This page describes energy and electricity production, consumption and export in Laos. In 2023, Laos' energy mix was made up of 38% coal and 34% hydropower, the rest coming from biofuels, oil, or other renewables such as solar energy (although they comprised only 351TJ in 2023, compared to over 155,000TJ for coal energy sources). In terms of electricity generated, 80% comes from hydropower in 2023. 75% of the electricity generated in Laos is exported, which earned the country the name of "battery of Southeast Asia". In 2024, electricity accounted for 15.35% of Laos' total exports, and is mostly exported to China, Vietnam, and Thailand. The state-owned electricity company, Électricité du Laos, sells electricity domestically for less than the cost of production. Due to their growing export market, the Laos energy sector generated 12.8% of the nation's GDP in 2022.

==Fossil fuel==
The Hongsa Thermal Power Station is an 1,878MW coal-fired power station in Hongsa District, Sainyabuli Province. It is a "mine mouth" facility, fueled by lignite from an adjacent mine. Its three power generating units came on line in 2015–2016. Between 2004 and 2014, 100% of the electricity generated in Laos came from hydropower.

In February 2021, the Lao government announced that two more lignite-fired power plants will constructed in Sekong Province. Work began in 2021 and be completed by 2025. The electricity generated will be sold to Cambodia for 7.2 US cents per kWh. The first plant will be built by Phonesack Group in Kaleum District. It will have an installed capacity of 1,800MW. The company will invest between US$3–4 billion, including the construction of transmission lines to export electricity to Cambodia. The second coal-fired, 700 MW plant will be built in La Mam District by a Chinese company that will invest over US$1 billion in the project. The government claims that coal reserves adjacent to the plants are sufficient to power the plants for the entire 25-year concession period.
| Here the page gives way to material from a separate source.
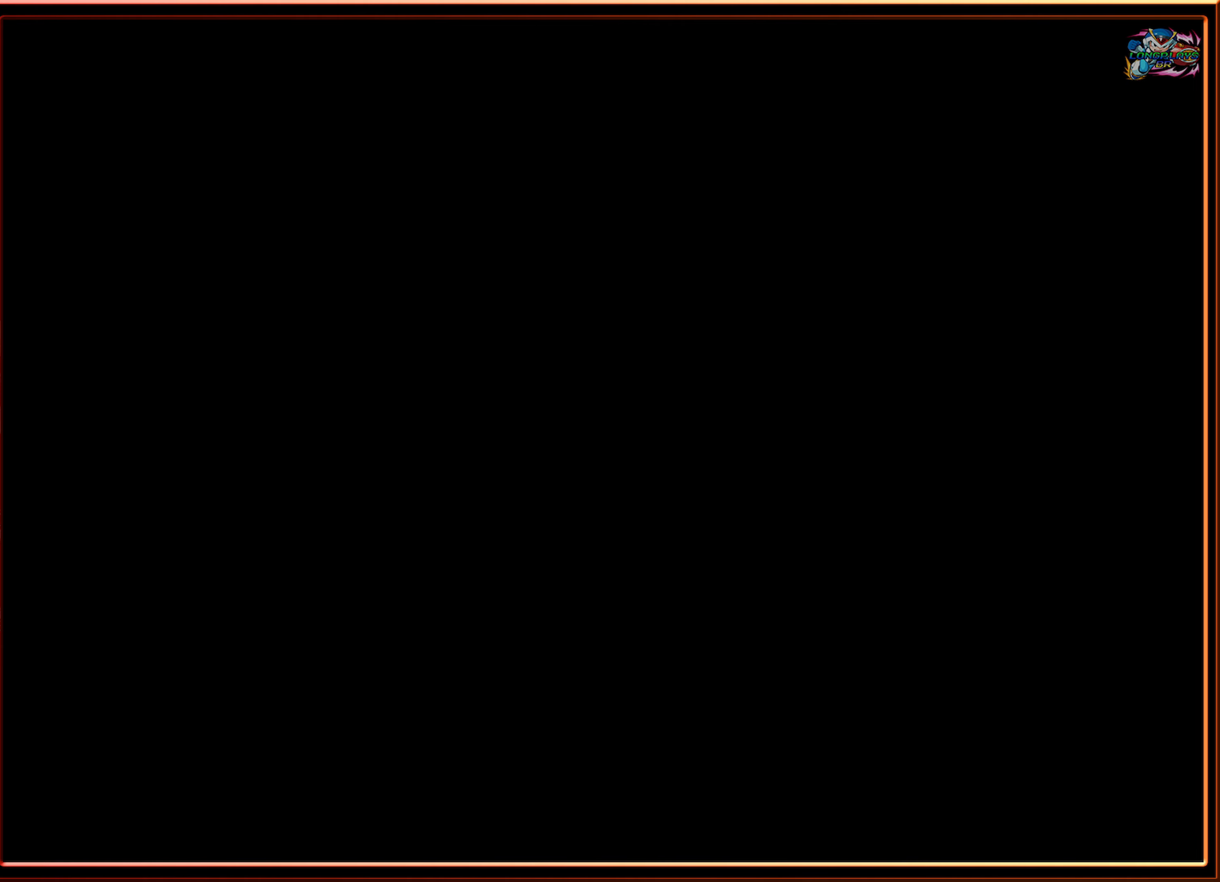
{"buttons": [], "events": []}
===Environmental impact===
The combustion of fossil fuels, particularly coal, is the main contributing factor to the increase in carbon dioxide (CO_{2}) emissions in Laos. Laos's CO_{2} emissions increased more sharply in 2015 when their first coal-fired power station came online. The CO_{2} to
GDP intensity increased by 9.8% per year, from 68 kg CO_{2} per thousand US dollars PPP to 278 kg CO_{2} per thousand US dollars PPP. As of 2021, despite cheap and plentiful hydropower electricity production, Laos continues to build more coal-fired power stations.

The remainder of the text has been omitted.